From Past To Present: Winter Solstice Marks A New Beginning
For centuries people recognized the shorter days of winter by tracking the dwindling presence of the sun. Huge monuments were built to capture the scarce light and these structures are still common in the British Isles.
One of the most impressive is the 5,000 year-old Newgrange structure in Ireland. At dawn on the winter solstice, light reaches through the door into an intricately carved central chamber.
Festivals were also a highlight this time of year and they provided great diversions in Scandinavian countries with only five or six hours of sunlight. Iceland celebrates thirteen days of Yule where children receive gifts each day.
There’s nothing like the excitement of a gift to get the kids out of bed on a cold, dark morning. Popular gifts were candles to keep away the darkness and a deck of cards to pass the time.

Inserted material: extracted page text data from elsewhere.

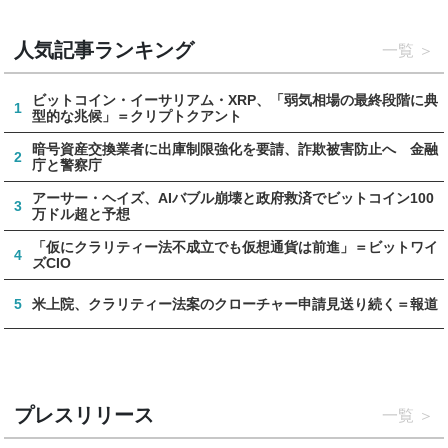
人気記事ランキング
一覧
ビットコイン・イーサリアム・XRP、「弱気相場の最終段階に典
1
型的な兆候」＝クリプトクアント
暗号資産交換業者に出庫制限強化を要請、詐欺被害防止へ 金融
2
庁と警察庁
アーサー・ヘイズ、AIバブル崩壊と政府救済でビットコイン100
3
万ドル超と予想
「仮にクラリティー法不成立でも仮想通貨は前進」＝ビットワイ
4
ズCIO
5
米上院、クラリティー法案のクローチャー申請見送り続く＝報道
プレスリリース
一覧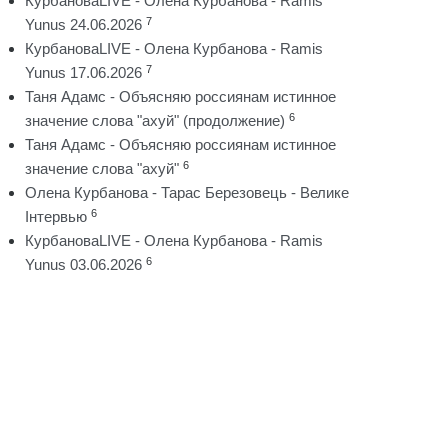
КурбановаLIVE - Олена Курбанова - Ramis
7
Yunus 24.06.2026
КурбановаLIVE - Олена Курбанова - Ramis
7
Yunus 17.06.2026
Таня Адамс - Объясняю россиянам истинное
6
значение слова "ахуй" (продолжение)
Таня Адамс - Объясняю россиянам истинное
6
значение слова "ахуй"
Олена Курбанова - Тарас Березовець - Велике
6
Інтервью
КурбановаLIVE - Олена Курбанова - Ramis
6
Yunus 03.06.2026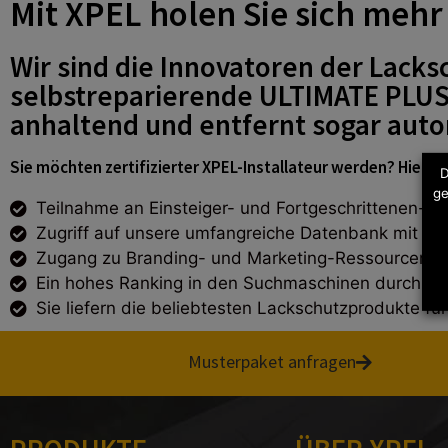
Mit XPEL holen Sie sich mehr
Wir sind die Innovatoren der Lacksc
selbstreparierende ULTIMATE PLU
anhaltend und entfernt sogar auto
Sie möchten zertifizierter XPEL-Installateur werden? Hier die
D
ge
Teilnahme an Einsteiger- und Fortgeschrittenen-Sc
Zugriff auf unsere umfangreiche Datenbank mit ü
Zugang zu Branding- und Marketing-Ressourcen (Of
Ein hohes Ranking in den Suchmaschinen durch unse
Sie liefern die beliebtesten Lackschutzprodukte für
Musterpaket anfragen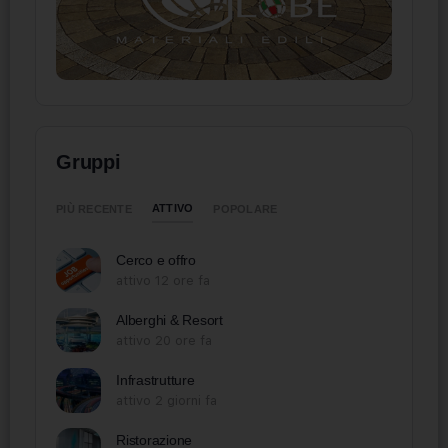
Gruppi
ATTIVO
PIÙ RECENTE
POPOLARE
Cerco e offro
attivo 12 ore fa
Alberghi & Resort
attivo 20 ore fa
Infrastrutture
attivo 2 giorni fa
Ristorazione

Years ago the dark of winter was also a trying time for the people of northern Europe. During the cold, dark season the agrarian society came to a standstill and food stores were in short supply. Livestock was harder to care for but the critters still needed to be fed, watered and tended. Laborers didn’t have work or money, making the winter an extra harsh season.
In contrast, our modern, non-agrarian, northern climate life has electric lights to chase away the long hours of dark. Central heating keeps us warm on frigid nights. Fresh fruits and vegetables are transported thousands of miles from Arizona, Mexico and Chili.
We may no longer build monuments like Newgrange to catch the first morning light of the shortest day of the year, but other traditions and festivities continue today.
It’s a season of giving. Bags are filled with food and clothes; kettles are filled with money for the less fortunate. People give out more smiles and exchange friendly greetings.
Maybe some part of all of us realizes the sun has turned the corner. After December 21st the days will begin to get longer; and that’s something to celebrate.